Empiezo por lo que me ha parecido bueno: una historia tan entretenida como compleja que su autor maneja con soltura y maestría. Para ser su primera novela he de reconocer que se tiró a la piscina con un triple salto mortal que le salió perfecto. No debe resultar nada sencillo evitar perderse entre tantas idas y venidas del protagonista principal, en las tres líneas temporales y en las subtramas paralelas. «Chapeau» para Dicker en su lengua materna.
También me ha encantado el componente metaliterario de la novela. Los consejos de Harry a Marcus, de escritor a escritor, son ingeniosos y resuenan para cualquiera que alguna vez se haya planteado escribir.

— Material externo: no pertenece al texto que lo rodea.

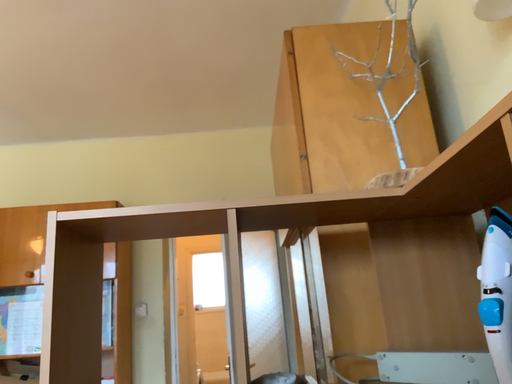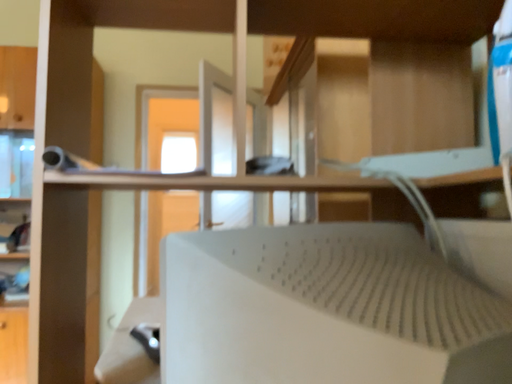
Question: How did the camera likely rotate when shooting the video?

Choices:
 (A) rotated downward
 (B) rotated upward

Answer: (A)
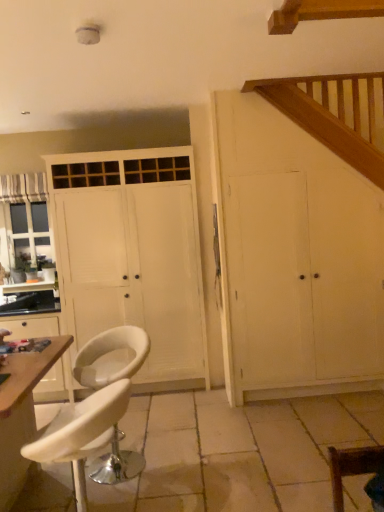
Question: Is matte white cabinet at left further to camera compared to white leather chair at lower right, which is the 3th chair from left to right?

Choices:
 (A) no
 (B) yes

Answer: (B)

Question: From the image's perspective, is matte white cabinet at left on top of white leather chair at lower right, which appears as the first chair when viewed from the right?

Choices:
 (A) yes
 (B) no

Answer: (B)

Question: From the image's perspective, is matte white cabinet at left below white leather chair at lower right, which is the first chair from front to back?

Choices:
 (A) no
 (B) yes

Answer: (B)

Question: Does matte white cabinet at left appear on the left side of white leather chair at lower right, which is the first chair from front to back?

Choices:
 (A) no
 (B) yes

Answer: (B)

Question: From a real-world perspective, is matte white cabinet at left over white leather chair at lower right, which is the 3th chair from left to right?

Choices:
 (A) no
 (B) yes

Answer: (A)

Question: Considering the positions of white leather stool at lower left, the second chair in the front-to-back sequence, and wooden table at lower left in the image, is white leather stool at lower left, the second chair in the front-to-back sequence, taller or shorter than wooden table at lower left?

Choices:
 (A) short
 (B) tall

Answer: (A)

Question: Is white leather stool at lower left, acting as the second chair starting from the back, wider or thinner than wooden table at lower left?

Choices:
 (A) wide
 (B) thin

Answer: (B)

Question: From a real-world perspective, is white leather stool at lower left, the second chair viewed from the right, above or below wooden table at lower left?

Choices:
 (A) below
 (B) above

Answer: (B)

Question: Relative to wooden table at lower left, is white leather stool at lower left, the second chair in the front-to-back sequence, in front or behind?

Choices:
 (A) behind
 (B) front

Answer: (B)

Question: Would you say white wood cupboard at right, which ranks as the second cupboard in left-to-right order, is to the left or to the right of white leather bar stool at lower left, which appears as the first chair when viewed from the left, in the picture?

Choices:
 (A) left
 (B) right

Answer: (B)

Question: From the image's perspective, relative to white leather bar stool at lower left, arranged as the third chair when viewed from the right, is white wood cupboard at right, which ranks as the second cupboard in left-to-right order, above or below?

Choices:
 (A) below
 (B) above

Answer: (B)

Question: Is white wood cupboard at right, which ranks as the second cupboard in left-to-right order, inside the boundaries of white leather bar stool at lower left, arranged as the 1th chair when viewed from the back, or outside?

Choices:
 (A) inside
 (B) outside

Answer: (B)

Question: Looking at their shapes, would you say white wood cupboard at right, which ranks as the second cupboard in left-to-right order, is wider or thinner than white leather bar stool at lower left, which appears as the first chair when viewed from the left?

Choices:
 (A) thin
 (B) wide

Answer: (B)

Question: Is matte white cabinet at left bigger or smaller than white wood cupboard at right, which ranks as the second cupboard in left-to-right order?

Choices:
 (A) small
 (B) big

Answer: (A)

Question: Looking at their shapes, would you say matte white cabinet at left is wider or thinner than white wood cupboard at right, the 1th cupboard viewed from the right?

Choices:
 (A) wide
 (B) thin

Answer: (A)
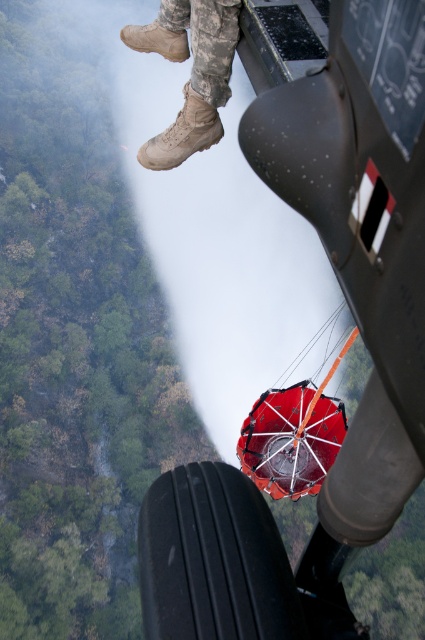
Question: Which point is closer to the camera taking this photo?

Choices:
 (A) (215, 10)
 (B) (402, 445)

Answer: (B)

Question: Which point appears closest to the camera in this image?

Choices:
 (A) (345, 22)
 (B) (197, 17)

Answer: (A)

Question: Is matte black aircraft at center further to the viewer compared to tan suede boots at upper center?

Choices:
 (A) no
 (B) yes

Answer: (A)

Question: Is matte black aircraft at center closer to the viewer compared to tan suede boots at upper center?

Choices:
 (A) yes
 (B) no

Answer: (A)

Question: Is matte black aircraft at center wider than tan suede boots at upper center?

Choices:
 (A) yes
 (B) no

Answer: (B)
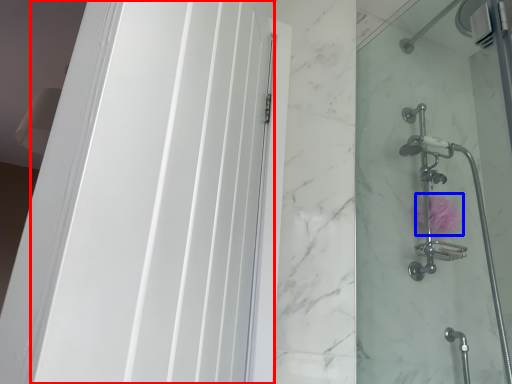
Question: Which object is closer to the camera taking this photo, screen door (highlighted by a red box) or flower (highlighted by a blue box)?

Choices:
 (A) screen door
 (B) flower

Answer: (A)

Y luego está lo no tan bueno: a mi juicio, le sobran bastantes páginas y ciertos personajes acartonados que no aportan más que diálogos irritantes y llenos de clichés. Los giros en la trama, cuando son tantísimos, terminan por cansar. Si el foco de la sospecha recae en uno de los personajes y, tres páginas más tarde, se cambia a otro y luego a otro, yo como lector dejo de sorprenderme. Prefiero que las presuntas culpabilidades en este tipo de novelas se cocinen más lentamente. El recurso de los sospechosos cambiantes mantiene la tensión, pero, mientras a algunos lectores les encantará, a otros (entre los que me incluyo) les resultará cansino.
En una novela que se apoya fundamentalmente en los diálogos y donde algunos personajes parecen caricaturas por su forma de expresarse, también he echado en falta alguna descripción más de Aurora. La acción se desarrolla en un pueblecito de Nueva Inglaterra que podría ser cualquier lugar, puesto que el autor apenas se detiene en transmitir la atmósfera particular del escenario de su historia. Gaviotas, un café como tantos y una casa con vistas al mar es todo lo que se nos ofrece. Pero supongo que sigue la línea de las novelas modernas; describir aburre y espanta a los lectores.
O eso dicen por ahí.
Por último, el autor pasa de puntillas por la relación romántica entre el escritor treintañero y N-O-L-A (Hola, Nabokov), de quince años. Supongo que alguna reflexión merecía este tema, pero Dicker no creyó necesario abordarla en ninguna de las más de 600 páginas en las que cuenta su historia. Y, dado que se trata de una novela de género, tampoco creo que resultara imprescindible ir más allá.
Mi experiencia ha resultado satisfactoria solo a medias. Confieso que hubo capítulos en los que aceleré la lectura (y esto es mérito del autor) por el deseo de conocer la continuación de la historia. Pero tantas sorpresas terminaron por abrumarme hasta tal punto que incluso dejó de importarme quién había de cargar con el muerto.
Por cierto, no logré adivinarlo.
En definitiva, «La verdad sobre el caso Harry Quebert» es una de esas novelas de misterio que se leen con ansiedad por resolver la trama, y eso dice mucho en favor del trabajo de su autor. Para mi gusto, un poco más de profundidad y un buen recorte de páginas le habrían dado ese complemento que le falta para acercarse a las grandes obras del género.